В настоящее время мы движемся к системе, которая двигает денежную систему ещё на один шаг дальше: деньгам даже не обязательно быть физическим объектом, они могут быть лишь числами, которые обрабатываются компьютерами и отражают, кто сколько должен, и кто что может себе позволить. Для видов, которые совершенствуют компьютеры и используют их так же широко, как и мы, это тоже кажется вероятным — однако это не будет чем-то неизбежным.
Каким бы ни был метод или средство обмена, та или иная форма торговли, очевидно, будет развиваться везде, где две культуры или больше существуют в пределах досягаемости друг от друга и имеют достаточно много общего, чтобы у них была возможность использовать одни и те же товары. Когда такое случается, это, вероятно, становится одной из самых могущественных сил, определяющих ход истории. Например, исследовательские экспедиции будут с большей степенью вероятности финансироваться богатыми людьми, которые надеются стать ещё богаче, импортируя экзотические товары, чем теми людьми, кому просто интересно, что находится за следующим холмом. Многие научно-фантастические сценарии в значительной степени основаны на торговле и предоставляют широкие возможности для межвидовых контактов — как в «Возмутителях спокойствия» Пола Андерсона (часть его более масштабной серии «Политехническая лига»).
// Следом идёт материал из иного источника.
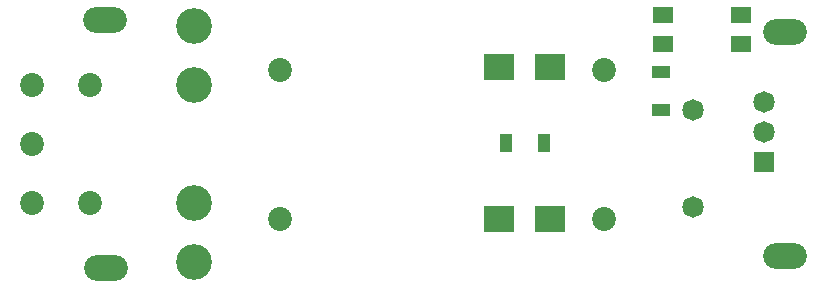
<source format=gbs>
G04*
G04 #@! TF.GenerationSoftware,Altium Limited,Altium Designer,22.10.1 (41)*
G04*
G04 Layer_Color=16711935*
%FSLAX44Y44*%
%MOMM*%
G71*
G04*
G04 #@! TF.SameCoordinates,AEFCC64F-A21F-44B2-B13A-618CF61525BC*
G04*
G04*
G04 #@! TF.FilePolarity,Negative*
G04*
G01*
G75*
%ADD12R,1.8200X1.8200*%
%ADD13C,1.8200*%
%ADD14O,3.7032X2.2032*%
%ADD15C,2.0200*%
%ADD16C,3.0200*%
%ADD34R,1.0200X1.6200*%
%ADD35R,2.5200X2.3200*%
%ADD36R,1.6200X1.0200*%
%ADD37R,1.8200X1.4700*%
D12*
X652600Y109700D02*
D03*
D13*
Y135100D02*
D03*
Y160500D02*
D03*
X592400Y153700D02*
D03*
Y71700D02*
D03*
D14*
X670000Y220000D02*
D03*
Y30000D02*
D03*
X95300Y20000D02*
D03*
X95000Y230000D02*
D03*
D15*
X242500Y188000D02*
D03*
X517500D02*
D03*
X82000Y75100D02*
D03*
Y175100D02*
D03*
X32500D02*
D03*
Y75100D02*
D03*
Y125100D02*
D03*
X242500Y62000D02*
D03*
X517500D02*
D03*
D16*
X170000Y25000D02*
D03*
Y225000D02*
D03*
Y75000D02*
D03*
Y175000D02*
D03*
D34*
X434000Y126100D02*
D03*
X466000D02*
D03*
D35*
X471500Y62000D02*
D03*
X428500D02*
D03*
Y190100D02*
D03*
X471500D02*
D03*
D36*
X565000Y154000D02*
D03*
Y186000D02*
D03*
D37*
X632750Y209450D02*
D03*
X567250D02*
D03*
X632750Y233950D02*
D03*
X567250D02*
D03*
M02*

</source>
Торговля вряд ли начнётся, если не будут выполняться два требования: 1) у обеих сторон есть какие-то общие интересы и 2) дешевле получить то, что они хотят, от торгового партнёра, чем из какого-либо другого источника ближе к дому. Второе требование немедленно вызывает подозрение в отношении любого сюжета, связанного, допустим, с доставкой железа и кремния на Землю с похожей на неё планеты в системе Альфы Центавра. Здесь так много железа и кремния, что оно того не стоило бы. (См. статьи Уоррена Саломона «Экономика межзвёздной торговли» (“The Economics of Interstellar Commerce”) и Джона Бернса «Как построить будущее» (“How to Build a Future”), которые большей частью посвящены конструированию правдоподобной экономики.) Первое требование выглядит очевидным, но может изменяться по мере развития технологий. Если окажется, что дельфины обладают разумом наподобие человеческого, то до недавнего времени могло показаться, что у них и у нас будет мало общих интересов или поводов для конфликта. Сейчас, конечно, и им, и нам не хватает рыбы, а в некоторых районах дельфинам угрожает антропогенное загрязнение. Так что нам с ними наверняка нашлось бы, о чём поговорить.
Властные структуры
Хотя этот последний пример может быть поводом для торговли между двумя видами, живущими в чуждых друг другу средах — например, дельфины приносят людям подводные минералы, которые сложно добывать, в обмен на выращиваемую на фермах рыбу, — он представляется ещё более очевидной возможностью для разрешения конфликтов. Я уже касался вкратце растущей важности того момента, когда люди (или инопланетяне) живут группами, численность которых постоянно растёт, и всё больше контактируют с другими группами. Основным стимулом для развития и эволюции властных структур стала необходимость поддерживать порядок внутри общества и защищать её от внешних опасностей (под которыми обычно подразумеваются иные властные структуры, так что у этой идеи явно есть как положительные, так и отрицательные стороны).